Important NeuMoDx Update

After careful consideration, we have decided to discontinue the development and further commercialization of the NeuMoDx 96 and 288 Molecular Systems.

This decision comes after a thorough review process on the options for the future of these integrated clinical testing platforms. In light of the post-pandemic market developments for these types of systems, the NeuMoDx systems are no longer aligned with our strategic goals.

We understand this decision will likely create inconveniences for our valued customers.

We will continue to provide support to our NeuMoDx customers, including ongoing maintenance, technical support, warranty services and the provision of necessary consumables.

Understanding next steps: FAQs

For how long will QIAGEN continue to support and supply NeuMoDx customers?
  • During a transition period extending into 2025, QIAGEN will continue to provide support for existing NeuMoDx customers.
  • A comprehensive plan has been developed to ensure a smooth transition for all affected customers of their clinical testing needs to third-party suppliers. This includes ongoing maintenance, technical support and the provision of necessary consumables for a specified period.
Will new customer orders for NeuMoDx be accepted?
  • Unfortunately, QIAGEN cannot accept any new instrument orders as of the day of announcement: June, 6 2024.
  • We will be completing production in the fourth quarter of 2024. To ensure a smooth transition, we kindly request your final forecast by early September.
Will QIAGEN continue to develop new assays for NeuMoDx?
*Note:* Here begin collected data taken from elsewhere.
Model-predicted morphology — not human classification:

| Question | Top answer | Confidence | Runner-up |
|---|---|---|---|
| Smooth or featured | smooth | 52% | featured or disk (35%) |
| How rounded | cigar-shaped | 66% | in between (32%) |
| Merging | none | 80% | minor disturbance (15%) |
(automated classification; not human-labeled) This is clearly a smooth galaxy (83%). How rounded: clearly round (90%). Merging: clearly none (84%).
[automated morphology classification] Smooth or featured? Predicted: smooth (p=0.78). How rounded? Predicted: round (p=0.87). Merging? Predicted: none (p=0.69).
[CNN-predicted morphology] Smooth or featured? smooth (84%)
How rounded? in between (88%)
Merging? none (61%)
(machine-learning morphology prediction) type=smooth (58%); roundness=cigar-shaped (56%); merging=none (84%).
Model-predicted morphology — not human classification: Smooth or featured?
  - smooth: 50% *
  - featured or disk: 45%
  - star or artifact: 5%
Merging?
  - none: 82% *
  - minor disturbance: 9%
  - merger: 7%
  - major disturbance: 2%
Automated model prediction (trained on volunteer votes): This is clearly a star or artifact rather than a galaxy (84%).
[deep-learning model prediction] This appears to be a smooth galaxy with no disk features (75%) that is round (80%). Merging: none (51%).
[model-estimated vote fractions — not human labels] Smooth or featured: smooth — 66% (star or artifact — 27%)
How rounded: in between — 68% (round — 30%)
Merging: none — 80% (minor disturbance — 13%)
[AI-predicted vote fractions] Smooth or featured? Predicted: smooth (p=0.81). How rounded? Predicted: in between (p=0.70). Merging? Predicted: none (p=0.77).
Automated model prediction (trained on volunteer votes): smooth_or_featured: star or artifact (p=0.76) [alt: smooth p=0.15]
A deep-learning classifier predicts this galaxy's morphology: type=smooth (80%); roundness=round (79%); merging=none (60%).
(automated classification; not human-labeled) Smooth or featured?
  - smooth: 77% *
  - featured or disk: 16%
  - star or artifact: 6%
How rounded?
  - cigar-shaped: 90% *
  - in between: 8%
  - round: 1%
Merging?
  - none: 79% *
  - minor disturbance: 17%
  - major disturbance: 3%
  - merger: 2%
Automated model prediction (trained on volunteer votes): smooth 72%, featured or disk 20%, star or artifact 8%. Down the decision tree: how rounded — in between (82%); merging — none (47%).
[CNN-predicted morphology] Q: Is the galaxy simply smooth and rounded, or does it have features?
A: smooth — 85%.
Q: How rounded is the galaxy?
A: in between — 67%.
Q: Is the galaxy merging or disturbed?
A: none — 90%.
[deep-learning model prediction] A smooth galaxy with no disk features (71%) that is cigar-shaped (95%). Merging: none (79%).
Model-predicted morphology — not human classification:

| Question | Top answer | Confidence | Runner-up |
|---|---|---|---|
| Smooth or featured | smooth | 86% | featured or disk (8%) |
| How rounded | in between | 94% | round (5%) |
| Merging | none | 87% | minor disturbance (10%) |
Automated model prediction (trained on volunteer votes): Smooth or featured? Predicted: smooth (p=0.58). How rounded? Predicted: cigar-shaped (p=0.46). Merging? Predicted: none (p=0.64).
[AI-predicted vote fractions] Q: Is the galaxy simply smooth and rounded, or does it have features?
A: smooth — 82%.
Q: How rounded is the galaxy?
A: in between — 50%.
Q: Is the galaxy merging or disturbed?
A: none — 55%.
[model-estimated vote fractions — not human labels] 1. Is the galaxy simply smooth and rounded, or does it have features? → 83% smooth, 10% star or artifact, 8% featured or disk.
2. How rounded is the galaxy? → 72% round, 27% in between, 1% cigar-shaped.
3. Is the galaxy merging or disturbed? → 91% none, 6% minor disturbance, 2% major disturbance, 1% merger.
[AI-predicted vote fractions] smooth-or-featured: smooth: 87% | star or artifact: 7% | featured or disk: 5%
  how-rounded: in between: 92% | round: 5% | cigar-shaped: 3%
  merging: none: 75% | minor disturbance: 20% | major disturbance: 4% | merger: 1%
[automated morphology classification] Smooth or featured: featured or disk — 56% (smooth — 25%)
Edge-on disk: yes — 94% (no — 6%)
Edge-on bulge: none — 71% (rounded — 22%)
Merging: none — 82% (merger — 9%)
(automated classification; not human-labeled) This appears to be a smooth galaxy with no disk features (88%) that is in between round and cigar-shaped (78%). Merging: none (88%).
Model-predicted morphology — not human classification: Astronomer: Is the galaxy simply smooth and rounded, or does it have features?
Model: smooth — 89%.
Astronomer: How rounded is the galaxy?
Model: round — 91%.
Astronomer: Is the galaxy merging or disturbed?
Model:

And what about the assays currently in regulatory submission?
  • QIAGEN will no longer develop NeuMoDx assays.
  • All regulatory submissions for NeuMoDx assays under review by a regulatory body will be withdrawn, and all associated development work and regulatory efforts will be discontinued.
How will the discontinuation affect existing service level agreements (SLAs) and warranties?
  • QIAGEN will support until consumables' shelf life is exceeded or instruments are removed from the field.
Will there be any downtime during the transition, and how will the impact on QIAGEN customers’ clinical operations be minimized?
  • All processes will continue to ensure testing continuity.
  • We will be completing production in the fourth quarter of 2024. To ensure a smooth transition, we kindly request your final forecast by early September.
Can customers choose a transition date? When must the transition be completed?
  • QIAGEN will have conversations with our customers to evaluate suitable solutions for both sides.
To which third-party vendors will NeuMoDx customers be transitioned? Is there a list of suppliers they can choose from?
  • QIAGEN will have conversations with our customers to evaluate suitable solutions for both sides.
What about the patient data customers have generated with NeuMoDx? How will they be transitioned to meet national privacy regulations?
  • Patient data will remain with the customer. QIAGEN will have conversations with our customers to evaluate suitable solutions for both sides.
For how long can customers consult technical service?
  • Products will continue to be supported through the remaining shelf life of consumables.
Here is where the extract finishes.